Victim blows lid on uranium risk

A British man is suing a civilian company over radiological contamination allegedly suffered while unknowingly working with depleted uranium.

Depleted uranium affects soldier and civilian alike

Richard David was an engineer and machinist from 1985 to 1995 in an aerospace firm based in England.

His job required him to fine finish metal components with a scouring pad, producing a dust resembling talcum power.

David now believes this powder was an alloy which included depleted uranium – a material of which ordinary workers had no knowledge.

His throat caused him immense pain even after the first few months of work, but when he eventually left for health reasons – his lungs and wind-pipe had suffered irreparable damage.
Toll on health

Fifty-year-old David has seen his health deteriorate over the last 15 years and has watched former middle-aged work-mates die of all types of cancers and disease.

His manager died within months of retiring – a victim of throat cancer.

The daily breakfast routine includes pain killers, a steroid inhaler, medication for lowered potassium, and diuretic tablets.

By 2000, he was also faced with chronic fatigue, various lumps growing upon his skull and a rare kidney disorder called Gitlemans syndrome.

Richard David does not expect acure, just action on DU issue
Richard David does not expect acure, just action on DU issue

Richard David does not expect a
cure, just action on DU issue

But as news of depleted uranium and its effects on Iraqis and veterans of the first Gulf War began to seep out, the engineer began to suspect what may have happened to him.

No doctors had been able to explain his breathing problems, his joint pain, muscular spasms and lung scarring, despite consultations with London specialists.

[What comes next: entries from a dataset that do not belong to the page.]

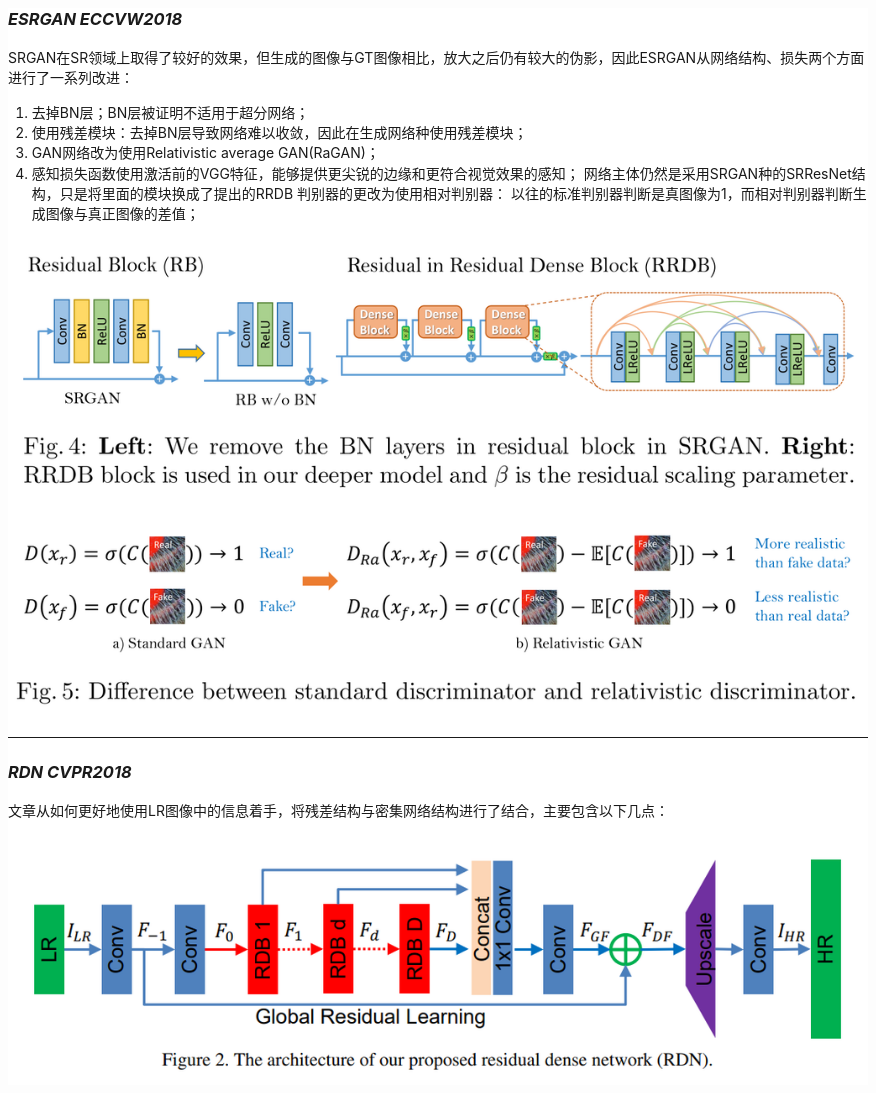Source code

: 
### ***ESRGAN  ECCVW2018***

[](https://openaccess.thecvf.com/content_ECCVW_2018/papers/11133/Wang_ESRGAN_Enhanced_Super-Resolution_Generative_Adversarial_Networks_ECCVW_2018_paper.pdf)

SRGAN在SR领域上取得了较好的效果，但生成的图像与GT图像相比，放大之后仍有较大的伪影，因此ESRGAN从网络结构、损失两个方面进行了一系列改进：
1. 去掉BN层；BN层被证明不适用于超分网络；
2. 使用残差模块：去掉BN层导致网络难以收敛，因此在生成网络种使用残差模块；
3. GAN网络改为使用Relativistic average GAN(RaGAN)；
4. 感知损失函数使用激活前的VGG特征，能够提供更尖锐的边缘和更符合视觉效果的感知；
网络主体仍然是采用SRGAN种的SRResNet结构，只是将里面的模块换成了提出的RRDB
判别器的更改为使用相对判别器：
以往的标准判别器判断是真图像为1，而相对判别器判断生成图像与真正图像的差值；

![Untitled](%E5%9B%BE%E5%83%8F%E8%B6%85%E5%88%86%E5%9F%BA%E7%A1%80%E7%9F%A5%E8%AF%86%2097bd2/Untitled%2017.png)

![Untitled](%E5%9B%BE%E5%83%8F%E8%B6%85%E5%88%86%E5%9F%BA%E7%A1%80%E7%9F%A5%E8%AF%86%2097bd2/Untitled%2018.png)

---

### ***RDN  CVPR2018***

[](https://openaccess.thecvf.com/content_cvpr_2018/papers/Zhang_Residual_Dense_Network_CVPR_2018_paper.pdf)

文章从如何更好地使用LR图像中的信息着手，将残差结构与密集网络结构进行了结合，主要包含以下几点：

![Untitled](%E5%9B%BE%E5%83%8F%E8%B6%85%E5%88%86%E5%9F%BA%E7%A1%80%E7%9F%A5%E8%AF%86%2097bd2/Untitled%2019.png)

But no one had considered radiological contamination.

Proving his case

Now, independent testing from the Uranium Medical Research Centre in Canada, run under the auspices of Professor Durakovic, has proven undisputedly that his body was contaminated with depleted uranium.
Further testing in Berlin shows chromosomal damage – which can only occur through exposure to radiation.

But as David sought compensation, he stumbled across the much bigger picture.

DU is not only a military concern. The stark reality is this waste material is a danger to the general public and surrounds them in places they do not even know.

Many unsuspecting victims have been contaminated without realising.

DU for civilian use

After the El Al plane (with still unknown cargo) crashed in Amsterdam in 1992, over 800 families and many clean up workers reported similar symptoms to those of Iraqis and Gulf veterans.

Hundreds of kilograms of DU counterweights in the plane burned in the crash, contaminating the neighbourhood with deadly uranium oxide smoke.

The aerospace industry still uses this heavy metal, but this is only the tip of the ice-burg.

Uranium based metals are increasingly used within civilian life.


Boeing 747s were built with DU
counterweights, gradually being
replaced with tungsten alternatives

In the US, some advocates of recycling DU have hinted that such metals could be used in everyday house-hold products, with DU reportedly having been used some years ago in the dental industry, and within the building industry also.

In the UK, this concern is already being realised with some union representatives claiming these metals have already proliferated into a vast array of various products such as flywheels and car clutches.


No amount of exposure to radiation is too small to cause damage. DU is an alpha-particle emitter that remains radioactive for hundreds of millions of years.

The findings and case studies from Afghanistan, the Balkans, and Iraq – where DU and uranium weapons were and are used – fully illustrate that the long term prognosis is very bleak indeed.

Use of depleted uranium in weapons is illegal according to the United Nations Sub-Commission on the Promotion and Protection of Human Rights.

In particular, the 2002 and 2003 reports prepared by Chief Justice Yueng Sik Yuen clearly indicate that weapons with depleted uranium are necessarily indiscriminate and cause superfluous and unnecessary suffering.

This makes their use incompatible with existing rules of armed combat.

But no matter if DU is vaporised in the heat of battle, or when metal is drilled or sanded in a factory, or when aircraft crash into residential areas – the physical effects are the same.

Richard David’s body is failing him now, he describes how he exists rather than lives – robbed of the joys of being a husband, father and friend.